Field Init Shorthand
When you're building a struct instance inside a function, you'll often find that the function parameters have the same names as the struct fields. Rust provides a shorthand for this situation so you don't have to write id: id or genre: genre:
fn build_album(id: u32, genre: String, artist: String) -> Album {
Album {
id,
genre,
artist,
name: String::from("Unknown"),
release_date: String::from("Unknown"),
}
}
The id, genre, and artist fields are populated directly from the function parameters because the names match. The remaining fields are set manually. This is a small convenience, but it makes builder-style functions much cleaner to read, especially when a struct has many fields.
Struct Update Syntax
Rust provides a convenient shorthand for creating a new instance from an existing one, where most of the values stay the same. The .. syntax copies the remaining fields from another instance:
let album2 = Album {
id: 2,
name: String::from("The Number of the Beast"),
release_date: String::from("March 22, 1982"),
..album1
};
This creates a new Album that gets its own id, name, and release_date, but takes genre and artist from album1. This is especially useful when you have structs with many fields and only need to change a few. One thing to be aware of is that this moves String values out of album1, so some fields of album1 may no longer be usable afterward.
Tuple Structs
Not every struct needs named fields. Rust supports tuple structs, which have a name but use positional fields like a tuple. These are useful when you want to give a meaningful type name to a small group of values without the overhead of naming each field.

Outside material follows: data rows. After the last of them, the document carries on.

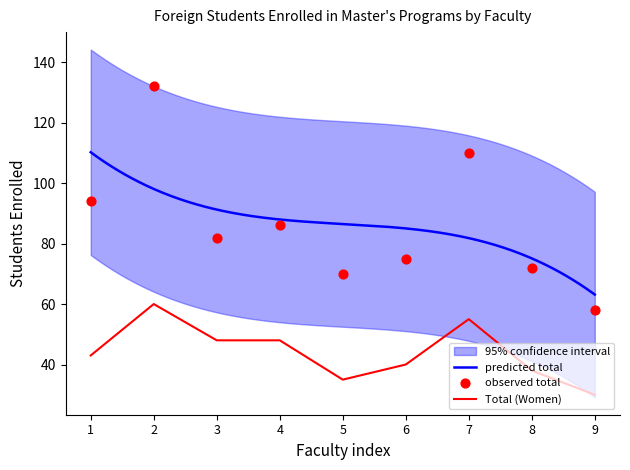

What is the maximum value for Total (Women)?

60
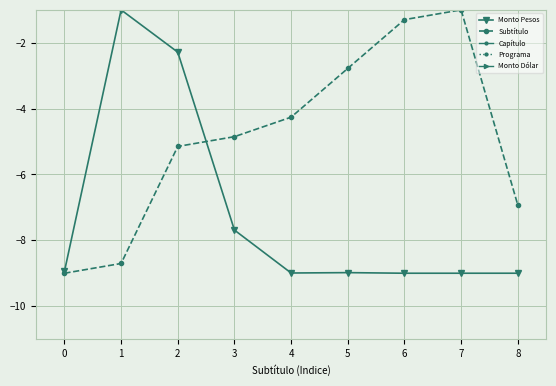

At which category is the sum across all series the highest?

2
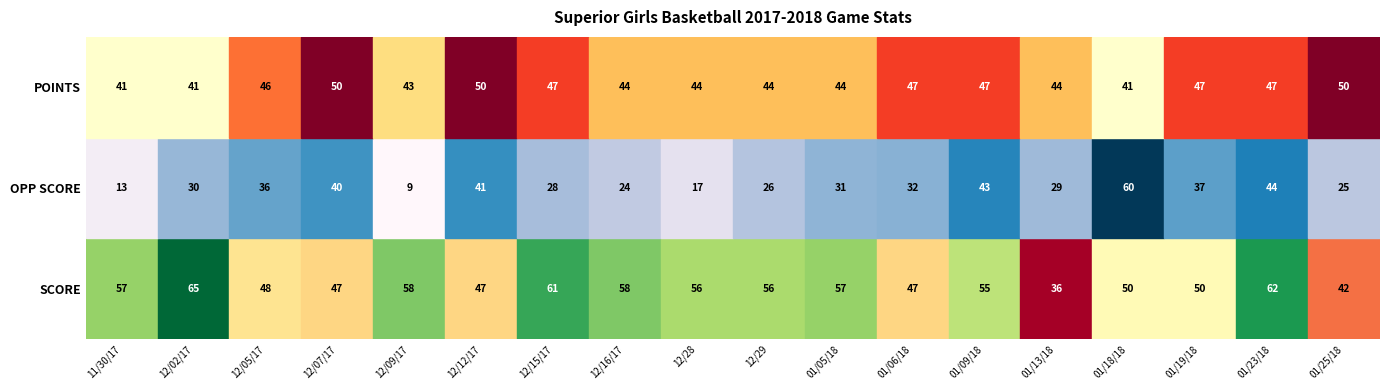

Count the number of data series in this chart.

3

A good example is representing a position in three-dimensional space:
struct Coordinates(i32, i32, i32);
fn main() {
let position = Coordinates(0, 1, 5);
let x = position.0;
let y = position.1;
let z = position.2;
}
Fields are accessed with dot notation and an index, just like a regular tuple. The difference is that Coordinates is now its own distinct type. If you also had a Color(i32, i32, i32) tuple struct, Rust would treat them as completely different types even though they contain the same kinds of values. You couldn't accidentally pass a Color where a Coordinates is expected.
Tuple structs work best when you have two or three fields whose meaning is obvious from context. Beyond that, named fields make the code much easier to follow.
Unit Structs
Rust also allows structs with no fields at all, called unit structs:
struct AlwaysEqual;
fn main() {
let subject = AlwaysEqual;
}
This might look pointless at first, but unit structs become useful when you need a type to implement a trait without actually storing any data. Traits are a way of defining shared behavior in Rust, and I'll cover them in a future article. For now, just know that unit structs exist and that they serve a purpose you'll appreciate once traits are on the table.
Where to Go from Here
Structs are one of the most commonly used types in Rust and you'll reach for them constantly. This article has covered defining and instantiating structs, the field init shorthand, update syntax, tuple structs, and unit structs. There's still more to explore, including methods and associated functions with impl blocks and deriving common traits like Debug, which will be the topic of a future article.